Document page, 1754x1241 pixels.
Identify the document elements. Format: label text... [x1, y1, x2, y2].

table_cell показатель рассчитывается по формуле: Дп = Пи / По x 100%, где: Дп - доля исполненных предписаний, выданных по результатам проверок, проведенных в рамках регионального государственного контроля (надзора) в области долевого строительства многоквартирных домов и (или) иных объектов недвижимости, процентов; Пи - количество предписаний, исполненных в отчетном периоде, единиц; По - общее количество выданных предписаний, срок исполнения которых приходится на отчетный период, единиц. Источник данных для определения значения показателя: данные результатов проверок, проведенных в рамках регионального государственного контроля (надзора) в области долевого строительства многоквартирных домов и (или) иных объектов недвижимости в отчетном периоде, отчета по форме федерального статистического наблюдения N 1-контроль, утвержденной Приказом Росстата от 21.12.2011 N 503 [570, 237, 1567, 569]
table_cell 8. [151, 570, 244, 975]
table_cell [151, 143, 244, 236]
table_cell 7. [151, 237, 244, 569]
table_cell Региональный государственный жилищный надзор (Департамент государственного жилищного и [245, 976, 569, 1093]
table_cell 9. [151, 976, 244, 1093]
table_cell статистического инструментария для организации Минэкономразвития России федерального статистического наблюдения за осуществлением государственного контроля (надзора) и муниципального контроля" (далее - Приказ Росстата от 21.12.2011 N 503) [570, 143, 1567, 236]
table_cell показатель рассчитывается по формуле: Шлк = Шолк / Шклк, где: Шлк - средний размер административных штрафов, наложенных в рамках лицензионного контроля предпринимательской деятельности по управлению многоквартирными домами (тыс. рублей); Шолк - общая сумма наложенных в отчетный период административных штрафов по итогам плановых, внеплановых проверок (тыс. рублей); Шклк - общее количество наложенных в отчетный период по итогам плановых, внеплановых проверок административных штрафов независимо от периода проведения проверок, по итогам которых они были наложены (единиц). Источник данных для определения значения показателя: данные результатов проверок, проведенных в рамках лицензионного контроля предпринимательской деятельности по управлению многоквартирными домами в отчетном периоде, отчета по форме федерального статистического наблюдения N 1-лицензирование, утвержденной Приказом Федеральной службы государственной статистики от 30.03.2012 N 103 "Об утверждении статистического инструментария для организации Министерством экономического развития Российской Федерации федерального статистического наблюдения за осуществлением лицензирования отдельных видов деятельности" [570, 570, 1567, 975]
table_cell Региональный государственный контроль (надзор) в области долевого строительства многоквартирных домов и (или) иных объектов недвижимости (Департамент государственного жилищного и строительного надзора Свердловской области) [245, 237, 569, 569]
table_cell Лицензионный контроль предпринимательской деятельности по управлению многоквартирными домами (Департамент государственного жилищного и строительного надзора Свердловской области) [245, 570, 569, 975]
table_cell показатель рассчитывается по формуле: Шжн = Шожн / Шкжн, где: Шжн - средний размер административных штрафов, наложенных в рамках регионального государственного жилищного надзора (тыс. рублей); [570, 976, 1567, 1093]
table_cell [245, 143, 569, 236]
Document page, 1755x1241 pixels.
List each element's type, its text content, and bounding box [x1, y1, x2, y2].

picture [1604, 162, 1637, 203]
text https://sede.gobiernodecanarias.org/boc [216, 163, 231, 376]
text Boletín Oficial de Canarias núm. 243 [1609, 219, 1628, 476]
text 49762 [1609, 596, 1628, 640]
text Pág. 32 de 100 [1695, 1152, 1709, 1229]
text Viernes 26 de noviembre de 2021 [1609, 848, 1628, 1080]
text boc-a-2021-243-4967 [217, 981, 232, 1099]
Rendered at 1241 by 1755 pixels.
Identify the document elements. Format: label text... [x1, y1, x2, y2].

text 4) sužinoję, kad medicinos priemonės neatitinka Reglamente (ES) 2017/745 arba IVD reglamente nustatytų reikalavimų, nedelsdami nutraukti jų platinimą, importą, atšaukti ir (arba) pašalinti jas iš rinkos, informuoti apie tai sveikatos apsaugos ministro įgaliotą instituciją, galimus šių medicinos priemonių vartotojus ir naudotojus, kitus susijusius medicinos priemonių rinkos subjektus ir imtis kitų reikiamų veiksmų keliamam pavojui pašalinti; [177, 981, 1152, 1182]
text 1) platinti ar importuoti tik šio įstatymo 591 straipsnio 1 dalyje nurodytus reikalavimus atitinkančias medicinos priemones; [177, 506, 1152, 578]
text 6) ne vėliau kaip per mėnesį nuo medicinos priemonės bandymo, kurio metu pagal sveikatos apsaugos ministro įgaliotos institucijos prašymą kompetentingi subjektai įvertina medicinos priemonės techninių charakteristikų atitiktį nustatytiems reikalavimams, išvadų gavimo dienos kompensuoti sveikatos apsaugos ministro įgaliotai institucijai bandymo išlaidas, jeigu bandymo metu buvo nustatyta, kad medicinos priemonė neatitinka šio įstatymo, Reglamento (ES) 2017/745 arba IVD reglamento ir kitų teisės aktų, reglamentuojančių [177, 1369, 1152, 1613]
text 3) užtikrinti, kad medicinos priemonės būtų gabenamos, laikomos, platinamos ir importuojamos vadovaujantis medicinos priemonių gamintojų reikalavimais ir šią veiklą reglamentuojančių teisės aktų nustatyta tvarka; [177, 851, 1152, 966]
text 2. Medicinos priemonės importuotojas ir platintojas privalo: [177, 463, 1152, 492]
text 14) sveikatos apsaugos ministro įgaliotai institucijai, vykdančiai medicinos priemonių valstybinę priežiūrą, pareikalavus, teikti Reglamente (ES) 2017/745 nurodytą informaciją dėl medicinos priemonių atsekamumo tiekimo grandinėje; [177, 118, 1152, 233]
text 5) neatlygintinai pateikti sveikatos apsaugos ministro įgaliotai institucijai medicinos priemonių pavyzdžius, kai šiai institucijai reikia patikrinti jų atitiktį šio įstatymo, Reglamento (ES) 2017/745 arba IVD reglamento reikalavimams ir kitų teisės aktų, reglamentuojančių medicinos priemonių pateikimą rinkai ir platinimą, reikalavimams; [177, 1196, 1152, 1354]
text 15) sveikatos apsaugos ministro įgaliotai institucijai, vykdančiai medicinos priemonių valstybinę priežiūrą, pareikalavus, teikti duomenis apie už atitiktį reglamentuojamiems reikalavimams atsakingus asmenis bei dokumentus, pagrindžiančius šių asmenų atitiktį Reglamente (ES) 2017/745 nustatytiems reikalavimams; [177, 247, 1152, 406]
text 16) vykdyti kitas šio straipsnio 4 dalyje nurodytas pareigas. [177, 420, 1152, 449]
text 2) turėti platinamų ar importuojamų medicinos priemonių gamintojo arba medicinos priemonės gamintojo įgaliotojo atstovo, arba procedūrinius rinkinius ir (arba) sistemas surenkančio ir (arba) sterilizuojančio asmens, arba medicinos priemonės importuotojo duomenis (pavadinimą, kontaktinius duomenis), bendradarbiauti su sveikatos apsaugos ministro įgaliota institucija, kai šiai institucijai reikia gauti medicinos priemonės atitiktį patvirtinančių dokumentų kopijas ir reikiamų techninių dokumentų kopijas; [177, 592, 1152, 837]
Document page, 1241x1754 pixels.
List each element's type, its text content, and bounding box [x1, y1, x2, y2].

**What is expected:**
Which lines of the records contain the string "Reglamento", matching uppercase and lowercase exactly? Show each such line in full.

**Final result:**
text 6) ne vėliau kaip per mėnesį nuo medicinos priemonės bandymo, kurio metu pagal sveikatos apsaugos ministro įgaliotos institucijos prašymą kompetentingi subjektai įvertina medicinos priemonės techninių charakteristikų atitiktį nustatytiems reikalavimams, išvadų gavimo dienos kompensuoti sveikatos apsaugos ministro įgaliotai institucijai bandymo išlaidas, jeigu bandymo metu buvo nustatyta, kad medicinos priemonė neatitinka šio įstatymo, Reglamento (ES) 2017/745 arba IVD reglamento ir kitų teisės aktų, reglamentuojančių [177, 1369, 1152, 1613]
text 5) neatlygintinai pateikti sveikatos apsaugos ministro įgaliotai institucijai medicinos priemonių pavyzdžius, kai šiai institucijai reikia patikrinti jų atitiktį šio įstatymo, Reglamento (ES) 2017/745 arba IVD reglamento reikalavimams ir kitų teisės aktų, reglamentuojančių medicinos priemonių pateikimą rinkai ir platinimą, reikalavimams; [177, 1196, 1152, 1354]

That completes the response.